Items from a dataset:
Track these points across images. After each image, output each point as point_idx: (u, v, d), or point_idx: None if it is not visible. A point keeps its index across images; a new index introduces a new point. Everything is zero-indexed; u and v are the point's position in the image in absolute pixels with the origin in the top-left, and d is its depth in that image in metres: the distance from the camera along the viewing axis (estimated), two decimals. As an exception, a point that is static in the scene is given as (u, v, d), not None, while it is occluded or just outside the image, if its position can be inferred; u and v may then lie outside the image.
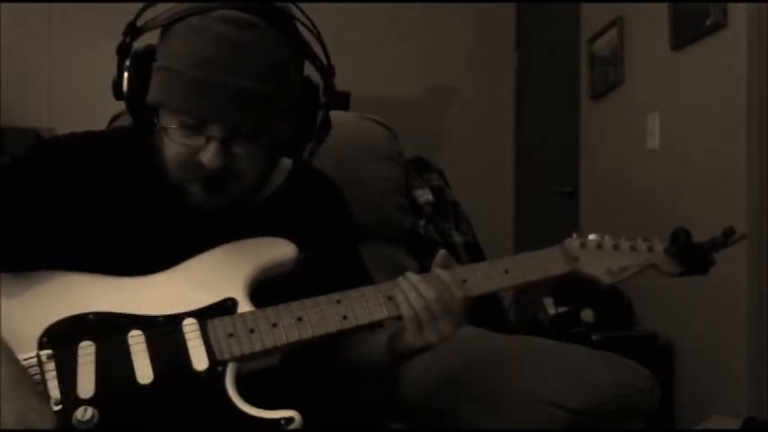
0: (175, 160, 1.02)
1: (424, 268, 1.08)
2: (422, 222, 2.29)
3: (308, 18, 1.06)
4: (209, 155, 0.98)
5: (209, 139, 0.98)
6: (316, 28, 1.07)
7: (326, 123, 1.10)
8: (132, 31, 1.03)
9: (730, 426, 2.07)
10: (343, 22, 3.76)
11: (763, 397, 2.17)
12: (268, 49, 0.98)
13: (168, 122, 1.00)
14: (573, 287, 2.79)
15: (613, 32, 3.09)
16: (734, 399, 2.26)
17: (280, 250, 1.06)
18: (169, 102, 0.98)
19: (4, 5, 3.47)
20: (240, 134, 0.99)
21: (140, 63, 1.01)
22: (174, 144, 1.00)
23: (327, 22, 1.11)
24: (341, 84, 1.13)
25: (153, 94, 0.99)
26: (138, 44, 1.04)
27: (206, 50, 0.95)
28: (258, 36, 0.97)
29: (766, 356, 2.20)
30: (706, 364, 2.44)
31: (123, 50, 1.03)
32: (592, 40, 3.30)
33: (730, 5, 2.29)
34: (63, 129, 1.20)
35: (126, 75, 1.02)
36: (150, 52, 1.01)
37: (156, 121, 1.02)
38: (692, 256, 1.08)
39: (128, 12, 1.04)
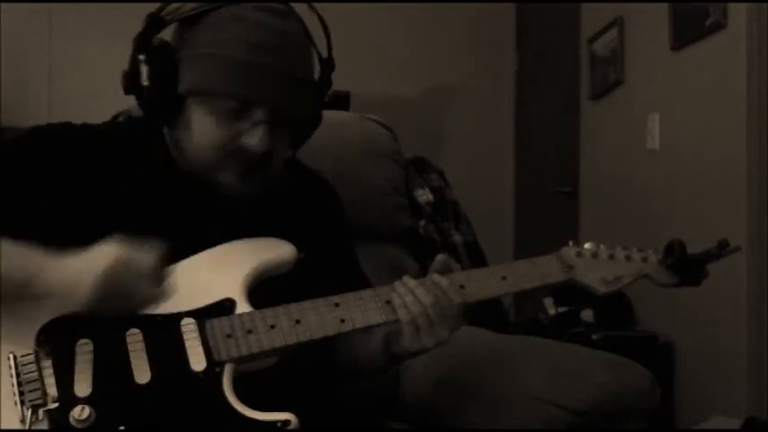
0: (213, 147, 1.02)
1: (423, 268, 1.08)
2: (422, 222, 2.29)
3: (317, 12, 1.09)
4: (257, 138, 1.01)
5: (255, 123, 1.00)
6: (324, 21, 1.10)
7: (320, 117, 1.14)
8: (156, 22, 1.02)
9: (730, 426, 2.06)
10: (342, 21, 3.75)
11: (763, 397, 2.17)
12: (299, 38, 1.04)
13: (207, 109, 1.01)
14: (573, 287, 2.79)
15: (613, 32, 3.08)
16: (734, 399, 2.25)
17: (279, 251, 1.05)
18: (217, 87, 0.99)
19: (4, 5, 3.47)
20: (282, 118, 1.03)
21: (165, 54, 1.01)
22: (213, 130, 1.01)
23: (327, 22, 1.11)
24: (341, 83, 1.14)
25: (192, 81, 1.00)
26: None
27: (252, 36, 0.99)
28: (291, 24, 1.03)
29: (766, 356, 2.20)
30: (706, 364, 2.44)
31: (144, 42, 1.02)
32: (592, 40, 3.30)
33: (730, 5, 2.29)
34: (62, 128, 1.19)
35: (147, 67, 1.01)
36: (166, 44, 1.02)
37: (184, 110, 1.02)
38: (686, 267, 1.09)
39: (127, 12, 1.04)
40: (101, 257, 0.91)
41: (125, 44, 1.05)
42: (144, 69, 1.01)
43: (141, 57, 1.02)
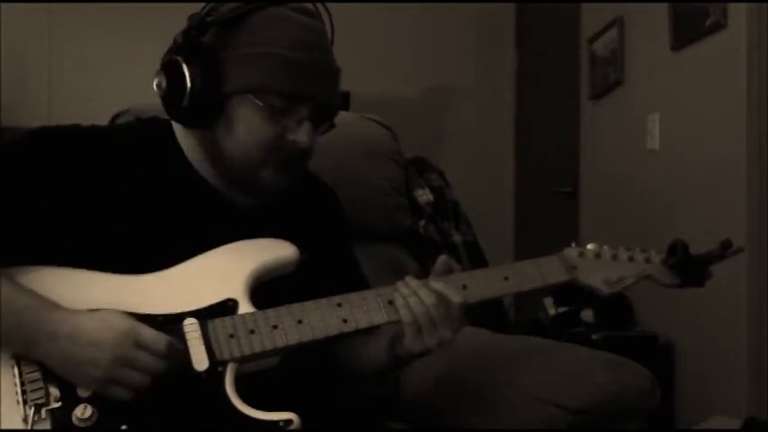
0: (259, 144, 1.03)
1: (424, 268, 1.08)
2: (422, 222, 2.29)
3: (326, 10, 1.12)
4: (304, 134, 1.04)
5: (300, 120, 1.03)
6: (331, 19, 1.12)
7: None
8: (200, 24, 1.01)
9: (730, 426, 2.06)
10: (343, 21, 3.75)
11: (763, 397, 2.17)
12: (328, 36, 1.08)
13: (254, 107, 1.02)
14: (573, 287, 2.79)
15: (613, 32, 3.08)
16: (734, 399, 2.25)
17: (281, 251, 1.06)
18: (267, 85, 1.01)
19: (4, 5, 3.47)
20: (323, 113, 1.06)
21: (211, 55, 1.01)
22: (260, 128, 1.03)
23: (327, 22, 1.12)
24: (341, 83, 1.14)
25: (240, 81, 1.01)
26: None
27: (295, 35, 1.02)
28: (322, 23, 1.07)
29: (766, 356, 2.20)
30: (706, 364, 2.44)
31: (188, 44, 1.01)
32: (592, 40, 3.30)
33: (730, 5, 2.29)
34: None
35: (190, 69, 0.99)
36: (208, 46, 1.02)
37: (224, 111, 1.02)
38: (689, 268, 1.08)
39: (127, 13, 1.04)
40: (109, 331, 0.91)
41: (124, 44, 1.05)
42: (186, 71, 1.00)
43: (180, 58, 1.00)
* * *
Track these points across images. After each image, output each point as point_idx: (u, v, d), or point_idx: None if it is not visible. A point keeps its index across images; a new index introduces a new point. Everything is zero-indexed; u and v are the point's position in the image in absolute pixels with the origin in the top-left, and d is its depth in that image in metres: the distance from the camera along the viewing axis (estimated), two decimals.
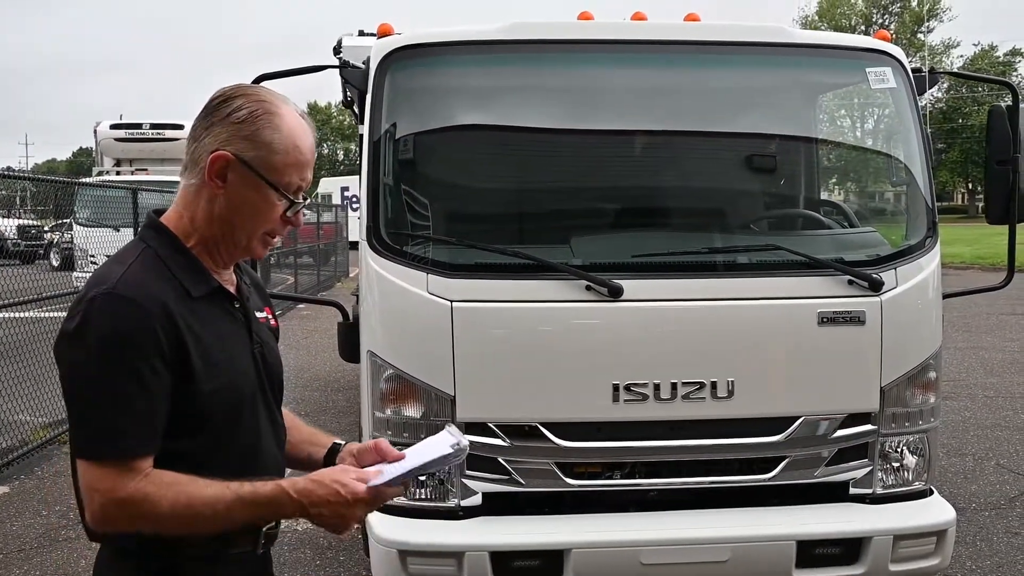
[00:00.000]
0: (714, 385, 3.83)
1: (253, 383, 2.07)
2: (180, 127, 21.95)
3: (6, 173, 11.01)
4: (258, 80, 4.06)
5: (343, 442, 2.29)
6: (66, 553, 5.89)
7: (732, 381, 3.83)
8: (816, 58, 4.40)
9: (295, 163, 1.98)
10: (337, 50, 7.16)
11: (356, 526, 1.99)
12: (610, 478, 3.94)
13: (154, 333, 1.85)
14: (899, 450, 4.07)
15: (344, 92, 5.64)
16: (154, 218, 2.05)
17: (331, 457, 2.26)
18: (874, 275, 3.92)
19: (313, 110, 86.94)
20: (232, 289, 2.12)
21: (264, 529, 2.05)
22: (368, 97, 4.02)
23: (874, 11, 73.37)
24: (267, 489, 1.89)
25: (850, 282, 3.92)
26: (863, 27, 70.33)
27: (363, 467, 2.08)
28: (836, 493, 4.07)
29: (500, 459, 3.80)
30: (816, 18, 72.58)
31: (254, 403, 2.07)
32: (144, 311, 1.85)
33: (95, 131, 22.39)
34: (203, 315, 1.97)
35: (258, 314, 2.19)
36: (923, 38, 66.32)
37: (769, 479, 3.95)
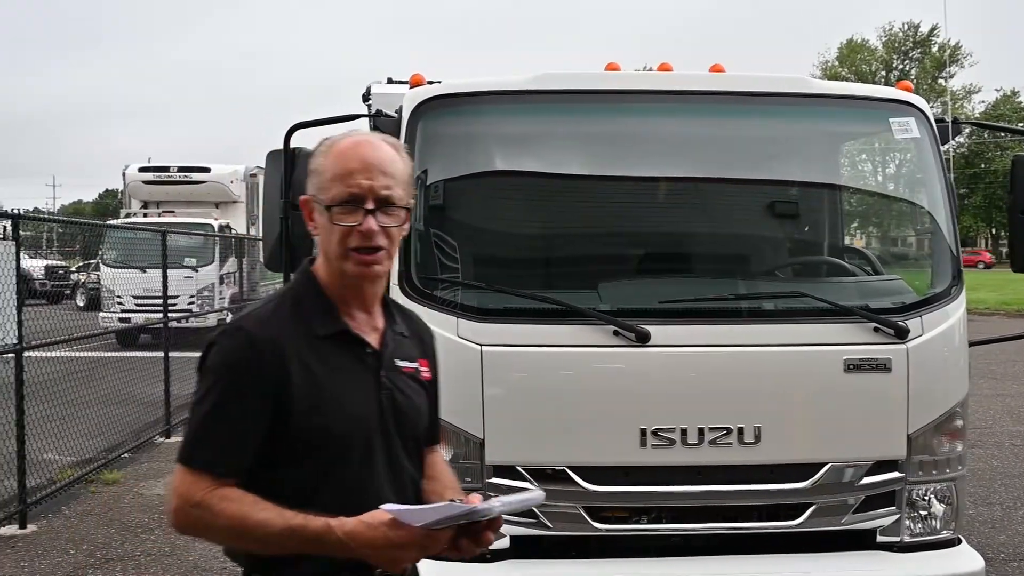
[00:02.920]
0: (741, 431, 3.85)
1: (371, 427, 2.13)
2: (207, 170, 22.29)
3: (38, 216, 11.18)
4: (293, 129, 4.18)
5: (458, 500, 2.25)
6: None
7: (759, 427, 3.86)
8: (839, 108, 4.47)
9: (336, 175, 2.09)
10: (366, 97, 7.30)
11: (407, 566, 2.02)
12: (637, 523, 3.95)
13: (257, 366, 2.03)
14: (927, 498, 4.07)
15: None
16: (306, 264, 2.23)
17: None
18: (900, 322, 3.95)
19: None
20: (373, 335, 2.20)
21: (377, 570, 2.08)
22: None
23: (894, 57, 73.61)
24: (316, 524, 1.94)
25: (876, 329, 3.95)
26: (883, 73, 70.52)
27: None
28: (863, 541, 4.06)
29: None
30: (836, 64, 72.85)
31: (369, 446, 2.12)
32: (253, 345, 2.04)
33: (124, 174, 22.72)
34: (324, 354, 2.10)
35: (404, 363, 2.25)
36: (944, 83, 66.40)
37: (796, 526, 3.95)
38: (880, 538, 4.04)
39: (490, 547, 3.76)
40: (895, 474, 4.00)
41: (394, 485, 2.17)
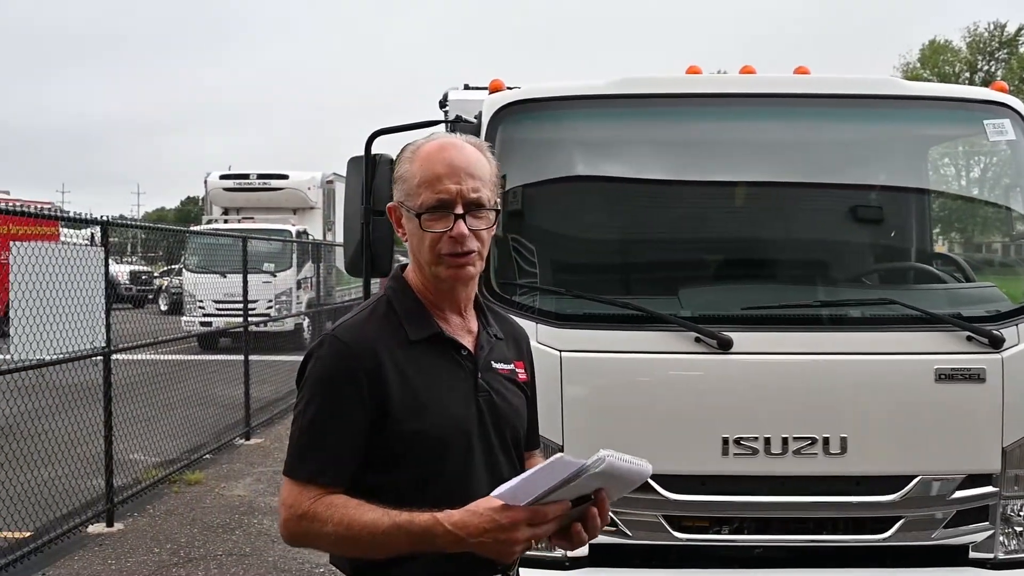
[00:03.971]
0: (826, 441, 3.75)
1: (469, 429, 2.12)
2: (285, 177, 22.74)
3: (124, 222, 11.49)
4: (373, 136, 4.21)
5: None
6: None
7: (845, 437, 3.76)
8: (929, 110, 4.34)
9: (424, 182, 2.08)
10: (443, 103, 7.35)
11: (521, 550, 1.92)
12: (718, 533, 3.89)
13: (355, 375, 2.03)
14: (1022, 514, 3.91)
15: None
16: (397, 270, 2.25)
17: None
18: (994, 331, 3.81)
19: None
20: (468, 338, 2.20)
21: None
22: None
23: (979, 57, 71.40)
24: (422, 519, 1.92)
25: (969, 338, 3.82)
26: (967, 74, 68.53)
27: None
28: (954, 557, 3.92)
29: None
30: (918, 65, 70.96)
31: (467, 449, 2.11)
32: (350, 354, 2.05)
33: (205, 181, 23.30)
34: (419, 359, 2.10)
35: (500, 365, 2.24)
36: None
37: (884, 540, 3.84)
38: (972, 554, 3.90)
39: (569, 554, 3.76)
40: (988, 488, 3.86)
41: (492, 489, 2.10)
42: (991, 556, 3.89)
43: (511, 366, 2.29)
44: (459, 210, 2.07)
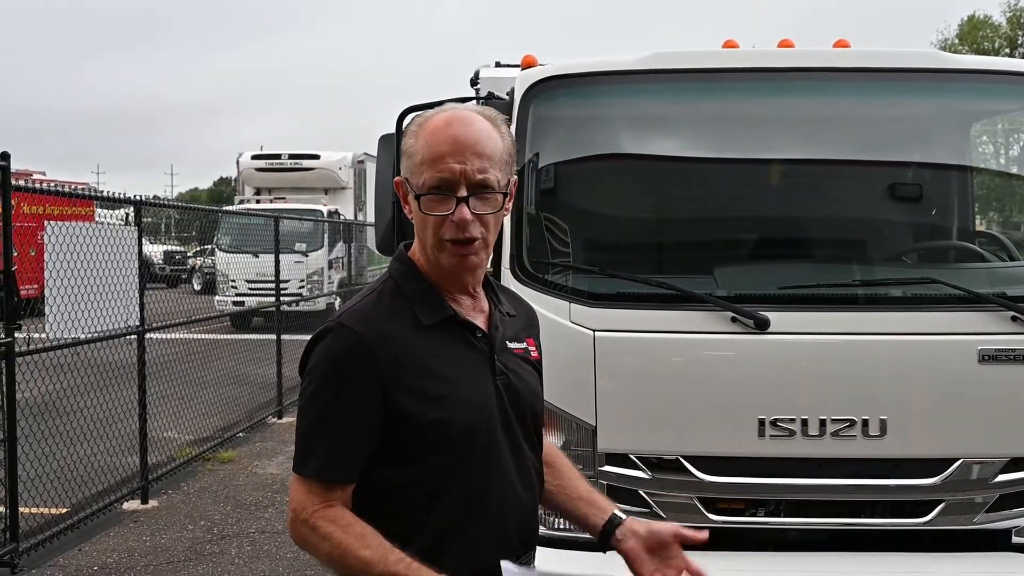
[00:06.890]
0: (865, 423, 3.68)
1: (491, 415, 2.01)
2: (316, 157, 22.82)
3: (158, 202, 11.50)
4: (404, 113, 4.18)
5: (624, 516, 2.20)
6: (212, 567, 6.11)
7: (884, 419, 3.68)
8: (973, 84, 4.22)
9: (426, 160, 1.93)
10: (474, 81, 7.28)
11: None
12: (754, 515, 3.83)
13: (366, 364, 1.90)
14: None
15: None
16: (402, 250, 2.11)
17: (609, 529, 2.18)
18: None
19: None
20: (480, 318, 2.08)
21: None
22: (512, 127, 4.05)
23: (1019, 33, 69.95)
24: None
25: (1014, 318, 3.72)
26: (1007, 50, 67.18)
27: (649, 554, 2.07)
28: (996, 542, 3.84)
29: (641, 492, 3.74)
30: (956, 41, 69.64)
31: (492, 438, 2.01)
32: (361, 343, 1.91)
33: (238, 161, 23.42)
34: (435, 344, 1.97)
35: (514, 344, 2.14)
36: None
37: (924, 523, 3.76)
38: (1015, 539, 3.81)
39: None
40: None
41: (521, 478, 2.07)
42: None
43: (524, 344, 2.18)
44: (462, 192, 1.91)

◆ Task description: Give the exact lines, and only those, from the line containing "28: (258, 36, 0.97)" through the line containing "38: (692, 256, 1.08)" in the entries above.

◆ Output for this task:
28: (258, 36, 0.97)
29: (766, 356, 2.20)
30: (706, 364, 2.44)
31: (123, 50, 1.03)
32: (592, 40, 3.30)
33: (730, 5, 2.29)
34: (63, 129, 1.20)
35: (126, 75, 1.02)
36: (150, 52, 1.01)
37: (156, 121, 1.02)
38: (692, 256, 1.08)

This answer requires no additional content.